Als Gruß an Hasan Salihamidzic betonte Flick nochmals, "wie gerne er", also Boateng, "hiergeblieben wäre". Der Abschied des Weltmeisters von 2014 nach seinem Vertragsende war bekanntlich eine Episode des Streits zwischen Trainer und Sportchef gewesen, der die so kurze wie erfolgreiche Ära Flick zu ihrem Ende geleitete. Als Gruß an Joachim Löw, dessen Nachfolger er demnächst werden dürfte, auch wenn er das am Wochenende immer noch nicht bestätigte, erwähnte Flick außerdem, Boateng sei einer "der besten Innenverteidiger Deutschlands". Er, Flick, habe "wirklich gehofft", dass Boateng zur Europameisterschaft in die Nationalmannschaft zurückkehre. Das indes sah Löw anders.

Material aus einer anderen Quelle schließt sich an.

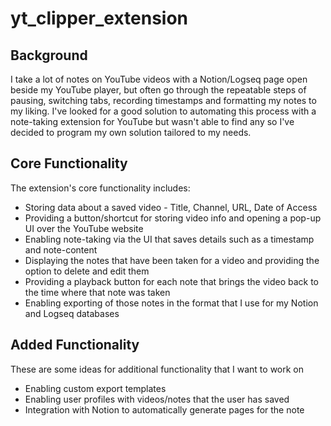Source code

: # yt_clipper_extension

## Background
I take a lot of notes on YouTube videos with a Notion/Logseq page open beside my YouTube player, but often go through the repeatable steps of pausing, switching tabs, recording timestamps and formatting my notes to my liking. I've looked for a good solution to automating this process with a note-taking extension for YouTube but wasn't able to find any so I've decided to program my own solution tailored to my needs.

## Core Functionality
The extension's core functionality includes:
- Storing data about a saved video - Title, Channel, URL, Date of Access
- Providing a button/shortcut for storing video info and opening a pop-up UI over the YouTube website
- Enabling note-taking via the UI that saves details such as a timestamp and note-content
- Displaying the notes that have been taken for a video and providing the option to delete and edit them
- Providing a playback button for each note that brings the video back to the time where that note was taken
- Enabling exporting of those notes in the format that I use for my Notion and Logseq databases


## Added Functionality
These are some ideas for additional functionality that I want to work on
- Enabling custom export templates
- Enabling user profiles with videos/notes that the user has saved
- Integration with Notion to automatically generate pages for the note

Und noch einer, der bei den Bayern seinen Dienst quittiert: Co-Trainer Hermann Gerland wird von der Mannschaft in die Luft geworfen. (Foto: Sven Hoppe/dpa)

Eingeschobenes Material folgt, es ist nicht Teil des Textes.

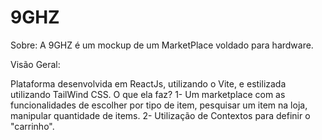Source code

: # 9GHZ

Sobre:
A 9GHZ é um mockup de um MarketPlace voldado para hardware.

Visão Geral:

Plataforma desenvolvida em ReactJs, utilizando o Vite, e estilizada utilizando TailWind CSS.
O que ela faz?
1- Um marketplace com as funcionalidades de escolher por tipo de item, pesquisar um item na loja, manipular quantidade de items.
2- Utilização de Contextos para definir o "carrinho".
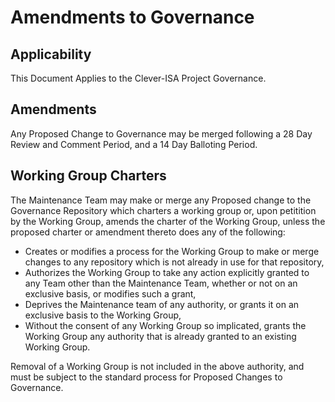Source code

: # Amendments to Governance

## Applicability

This Document Applies to the Clever-ISA Project Governance.

## Amendments

Any Proposed Change to Governance may be merged following a 28 Day Review and Comment Period, and a 14 Day Balloting Period.

## Working Group Charters

The Maintenance Team may make or merge any Proposed change to the Governance Repository which charters a working group or, upon petitition by the Working Group, amends the charter of the Working Group, unless the proposed charter or amendment thereto does any of the following:
* Creates or modifies a process for the Working Group to make or merge changes to any repository which is not already in use for that repository,
* Authorizes the Working Group to take any action explicitly granted to any Team other than the Maintenance Team, whether or not on an exclusive basis, or modifies such a grant,
* Deprives the Maintenance team of any authority, or grants it on an exclusive basis to the Working Group,
* Without the consent of any Working Group so implicated, grants the Working Group any authority that is already granted to an existing Working Group.

Removal of a Working Group is not included in the above authority, and must be subject to the standard process for Proposed Changes to Governance.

Bevor am Samstag dann noch weitere Abschiede gefeiert wurden, etwa der von Assistenztrainer Hermann Gerland, den die Spieler bei der Meisterfeier auf dem Rasen in die Luft warfen und wieder auffingen, ging es aber um Lewandowski. Flick erzählte, er habe kurz vor Ende der Partie schon zu Torwarttrainer Toni Tapalovic gesagt: "Ich glaube, heute macht er kein Tor mehr." So viele Chancen hatte Lewandowski vergeben, so oft war er an seinem Landsmann Rafal Gikiewicz im Augsburger Tor gescheitert. Der Stürmer hatte es per Kopf und mit dem Fuß versucht, von nah und fern, alles beherrscht er ja, die 40 Saisontore zuvor waren der Beweis. Doch es dauerte bis zur letzten Minute, bis Gikiewicz einen Schuss von Leroy Sané nur nach vorne abprallen ließ. Lewandowski traf im Nachsetzen, aus der Drehung am Fünfmeterraum.

Es war wieder ein Bild fürs Museum. Die Drehung, der Schuss, es sah aus wie früher bei Gerd Müller.